Understanding Markov Chains

This assignment, by Gabriel Egan, is from the TextGenEd collection in the WAC Clearinghouse Repository.

The abstract from the site explains:

In this undergraduate assignment, students use a manually applied algorithm to generate a Markov Chain from a given short extract of language. Included here are precise instructions with diagrams for two activities where students develop structures to generate text based on probabilities. Through these game-like activities, students discover that Markov Chains efficiently embody the writer’s preference for following one particular word with another, which lays the foundation for discussion of how probabilistic language-generation models work. The assignment gives students a concrete way to explore and visualise the building blocks of various language models and understand their implications for linguistics. Any students able to distinguish the essential parts-of-speech such as verb, noun, article, adjective, and relative pronoun should be able to complete the assignment with proper support. (All students able to speak English will already have learnt the meaning of these terms at some point, but a short refresher might be wanted to bring everyone up to the same speed in identifying examples of them in practice.) The assignment has been used to help Creative Writing students understand how Artificial Intelligence is able to produce writing that sounds like it came from a human.
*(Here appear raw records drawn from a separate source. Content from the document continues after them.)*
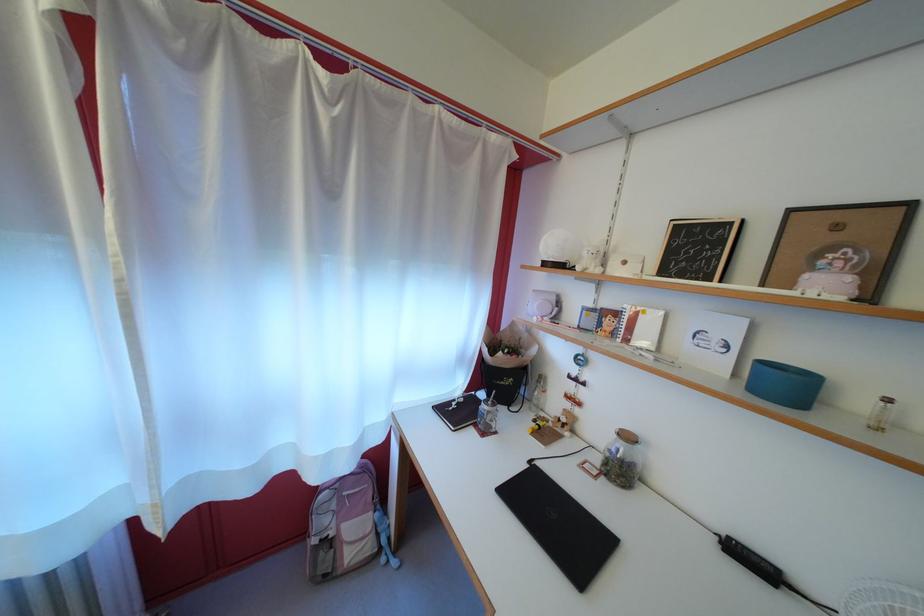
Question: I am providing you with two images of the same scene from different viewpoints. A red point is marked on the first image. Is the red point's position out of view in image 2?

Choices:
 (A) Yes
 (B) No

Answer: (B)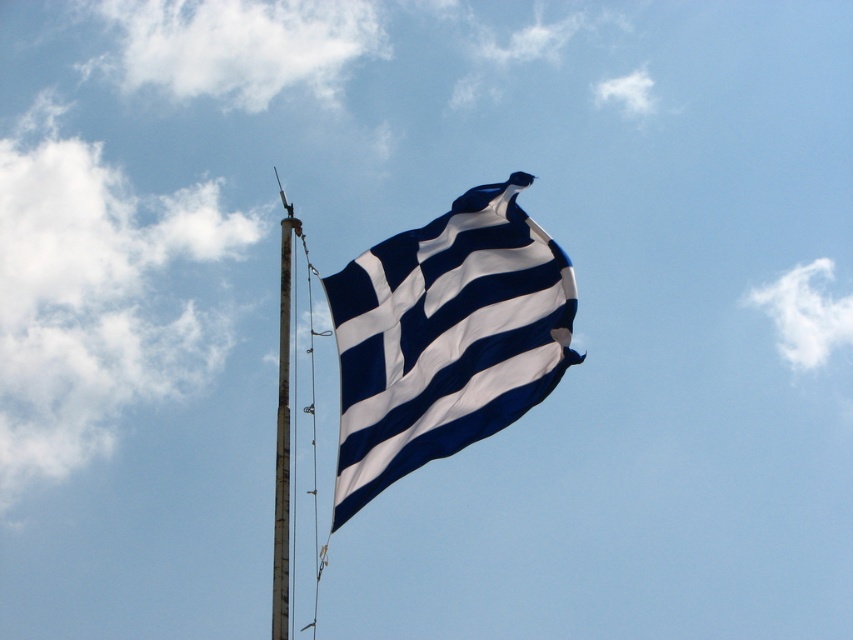
Is blue/white fabric flag at center taller than smooth metal pole at center?

In fact, blue/white fabric flag at center may be shorter than smooth metal pole at center.

Who is higher up, blue/white fabric flag at center or smooth metal pole at center?

blue/white fabric flag at center is higher up.

Which is behind, point (570, 349) or point (276, 445)?

The point (276, 445) is behind.

The width and height of the screenshot is (853, 640). What are the coordinates of `blue/white fabric flag at center` in the screenshot? It's located at (445, 337).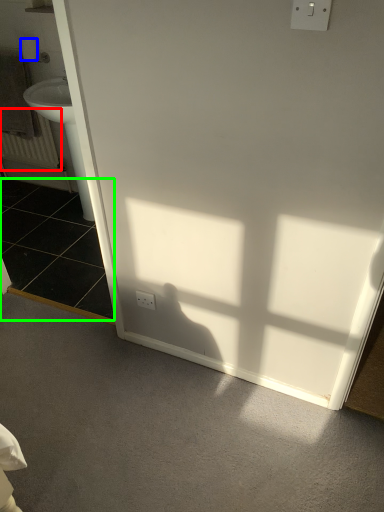
Question: Considering the real-world distances, which object is farthest from radiator (highlighted by a red box)? toilet paper (highlighted by a blue box) or tile (highlighted by a green box)?

Choices:
 (A) toilet paper
 (B) tile

Answer: (A)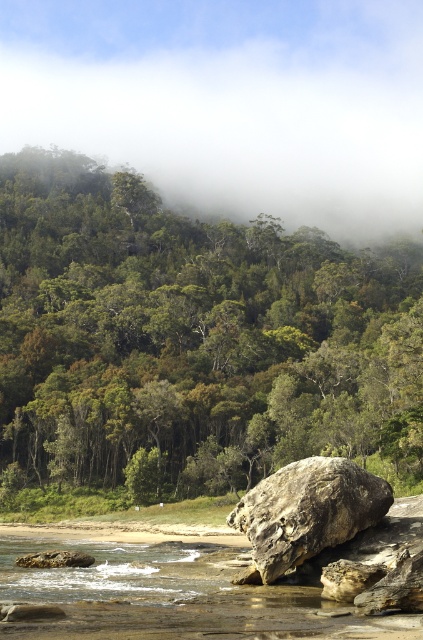
Question: Which of the following is the farthest from the observer?

Choices:
 (A) (307, 490)
 (B) (3, 76)
 (C) (386, 452)

Answer: (B)

Question: Is green leafy tree at center positioned at the back of rusty stone boulder at center?

Choices:
 (A) yes
 (B) no

Answer: (A)

Question: Among these points, which one is nearest to the camera?

Choices:
 (A) (400, 118)
 (B) (140, 260)
 (C) (332, 524)

Answer: (C)

Question: Observing the image, what is the correct spatial positioning of green leafy tree at center in reference to foggy misty forest at upper center?

Choices:
 (A) left
 (B) right

Answer: (B)

Question: Which is farther from the green leafy tree at center?

Choices:
 (A) foggy misty forest at upper center
 (B) rusty stone boulder at center

Answer: (A)

Question: Considering the relative positions of green leafy tree at center and rusty stone boulder at center in the image provided, where is green leafy tree at center located with respect to rusty stone boulder at center?

Choices:
 (A) left
 (B) right

Answer: (A)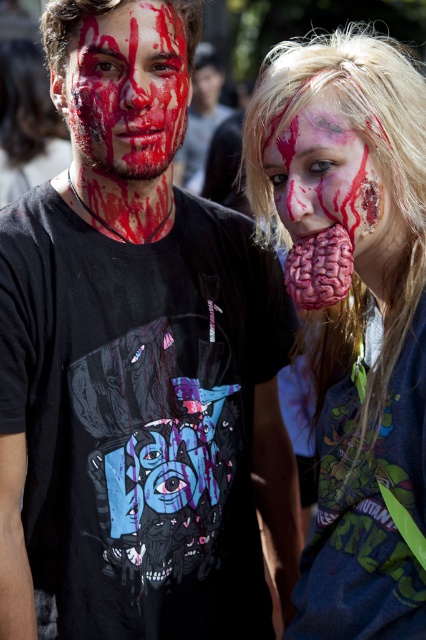
Between matte black t-shirt at left and rubber brain at center, which one is positioned lower?

Positioned lower is matte black t-shirt at left.

From the picture: Does matte black t-shirt at left have a larger size compared to rubber brain at center?

Yes.

Locate an element on the screen. matte black t-shirt at left is located at coordinates (138, 358).

Does matte black t-shirt at left appear under matte red paint at center?

Correct, matte black t-shirt at left is located below matte red paint at center.

Is matte black t-shirt at left taller than matte red paint at center?

Yes.

Between point (154, 513) and point (108, 134), which one is positioned behind?

The point (154, 513) is behind.

The height and width of the screenshot is (640, 426). What are the coordinates of `matte black t-shirt at left` in the screenshot? It's located at (138, 358).

This screenshot has width=426, height=640. Describe the element at coordinates (354, 314) in the screenshot. I see `rubber brain at center` at that location.

Does rubber brain at center lie in front of bloodied plastic brain at center?

Yes, it is.

This screenshot has height=640, width=426. I want to click on rubber brain at center, so click(354, 314).

Where is `rubber brain at center`? rubber brain at center is located at coordinates (354, 314).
In the “Follow Up” section suggestions are given for how more specialist linguistic teaching can be built on this basis, including an exploration of the competing theories for how humans generate new sentences.

Key Features of This Assignment

Hands-on Algorithm Application
Students manually apply an algorithm to generate a Markov Chain from a given text extract, providing a concrete and interactive way to understand probabilistic language generation.
Visual and Structural Learning
The assignment includes detailed instructions and diagrams for activities that help students visualize and develop structures to generate text based on word probabilities, enhancing their understanding of language models.
Foundation for Advanced Discussions
By exploring how Markov Chains predict word sequences, students lay the groundwork for more advanced discussions on probabilistic models in linguistics and AI, with suggestions for further linguistic explorations included in the follow-up section.